Last year, devotees of actor Xiao Zhan provoked authorities to shut a fan fiction site by complaining it was “pornography,” the BBC reported; fans were upset that a piece depicted the actor as a cross-dressing teen pining over a male celebrity. Followers of the site then called for a boycott of Xiao Zhan-endorsed products, and both sides were accused of doxing and cyberbullying the other. Even more notoriously, a group of fans mused online about ways to spring Kris Wu, a China-based Canadian singer who’s being held on suspicion of rape, from detention.
In August, Chinese officials said they had had enough. The government issued expansive guidance to control the “chaos” of celebrity culture and fan clubs. The Cyberspace Administration of China banned the ranking of celebrities by popularity on social media and told platforms to control the participation of people younger than 18. Platforms were told not to induce fans “to consume” or require people to buy something to vote in talent shows. Management companies were directed to control fan groups and stem squabbles between rival factions.
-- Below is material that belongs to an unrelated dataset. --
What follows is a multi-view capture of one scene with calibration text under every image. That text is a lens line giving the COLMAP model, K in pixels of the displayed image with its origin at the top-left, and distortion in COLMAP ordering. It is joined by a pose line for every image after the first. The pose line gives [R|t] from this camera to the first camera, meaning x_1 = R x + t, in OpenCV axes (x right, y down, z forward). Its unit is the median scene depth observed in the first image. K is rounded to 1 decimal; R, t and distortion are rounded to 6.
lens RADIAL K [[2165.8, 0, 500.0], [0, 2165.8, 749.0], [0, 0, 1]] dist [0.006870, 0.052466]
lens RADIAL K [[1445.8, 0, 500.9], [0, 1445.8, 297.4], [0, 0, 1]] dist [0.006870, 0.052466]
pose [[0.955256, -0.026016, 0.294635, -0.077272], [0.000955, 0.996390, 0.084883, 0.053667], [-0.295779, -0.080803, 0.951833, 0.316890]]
The measures aimed at the entertainment industry come amid Chinese president Xi Jinping’s “common prosperity” campaign. Previous actions have taken aim at the education sector, real estate, food delivery apps, and big tech companies. The focus on celebrity culture reaches into the devices of young people, aiming to control the cultural, political, and moral content of what appears on their screens.
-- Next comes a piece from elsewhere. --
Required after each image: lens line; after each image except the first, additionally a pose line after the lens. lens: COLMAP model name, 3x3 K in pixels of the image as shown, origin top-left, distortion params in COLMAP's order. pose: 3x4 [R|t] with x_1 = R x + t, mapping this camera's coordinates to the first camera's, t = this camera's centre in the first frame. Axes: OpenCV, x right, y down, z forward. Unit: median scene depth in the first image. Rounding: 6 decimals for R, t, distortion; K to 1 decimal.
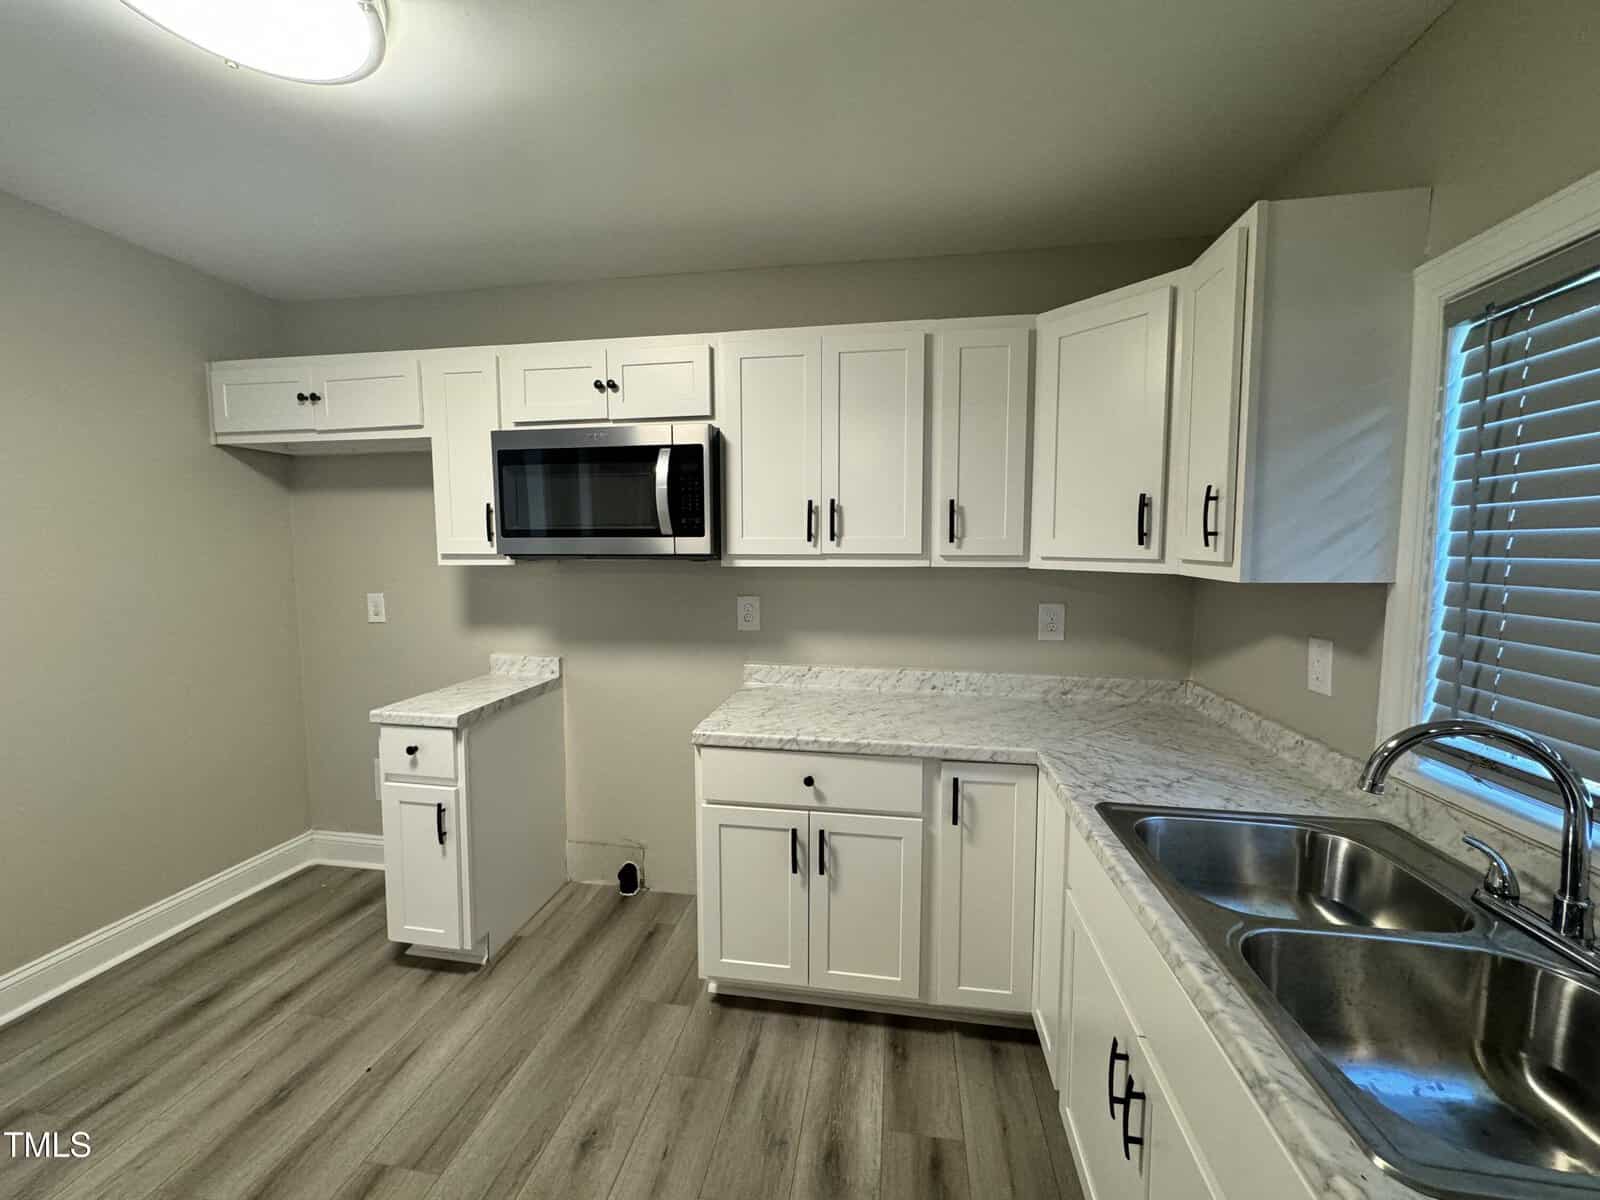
lens RADIAL K [[637.1, 0, 800.0], [0, 637.1, 600.0], [0, 0, 1]] dist [-0.000384, -0.000503]
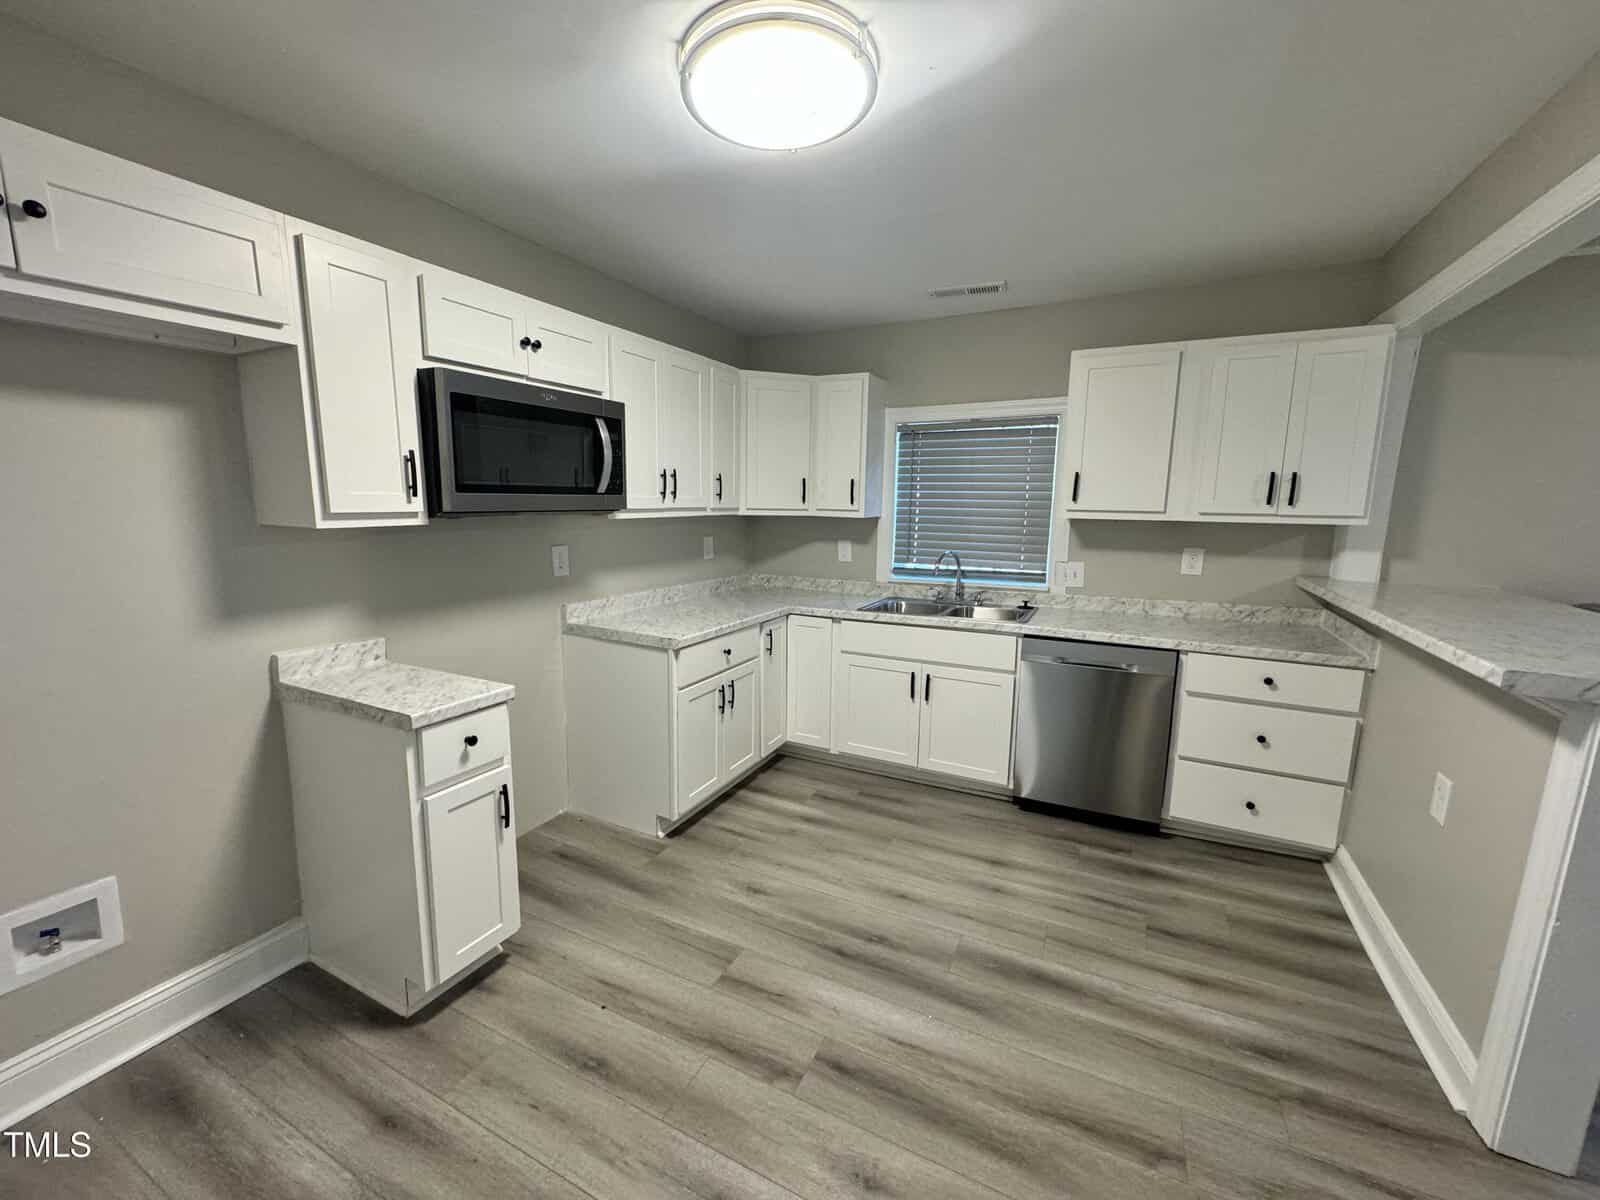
lens RADIAL K [[647.3, 0, 800.0], [0, 647.3, 600.0], [0, 0, 1]] dist [0.028399, -0.000223]
pose [[0.302315, -0.147222, 0.941770, -1.290263], [0.067135, 0.988836, 0.133029, -0.043724], [-0.950841, 0.023009, 0.308824, 0.291360]]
American parents may wish that their children would spend less time watching influencers like Addison Rae on TikTok and buying her beauty products. And US government officials have called on TikTok to do more to police the content served to minors, such as the “devious licks” challenge, in which students posted videos of themselves trashing school property. (TikTok banned the term and took down many of the videos.) But China’s measures stand out for their specificity, and the speed with which they emerged.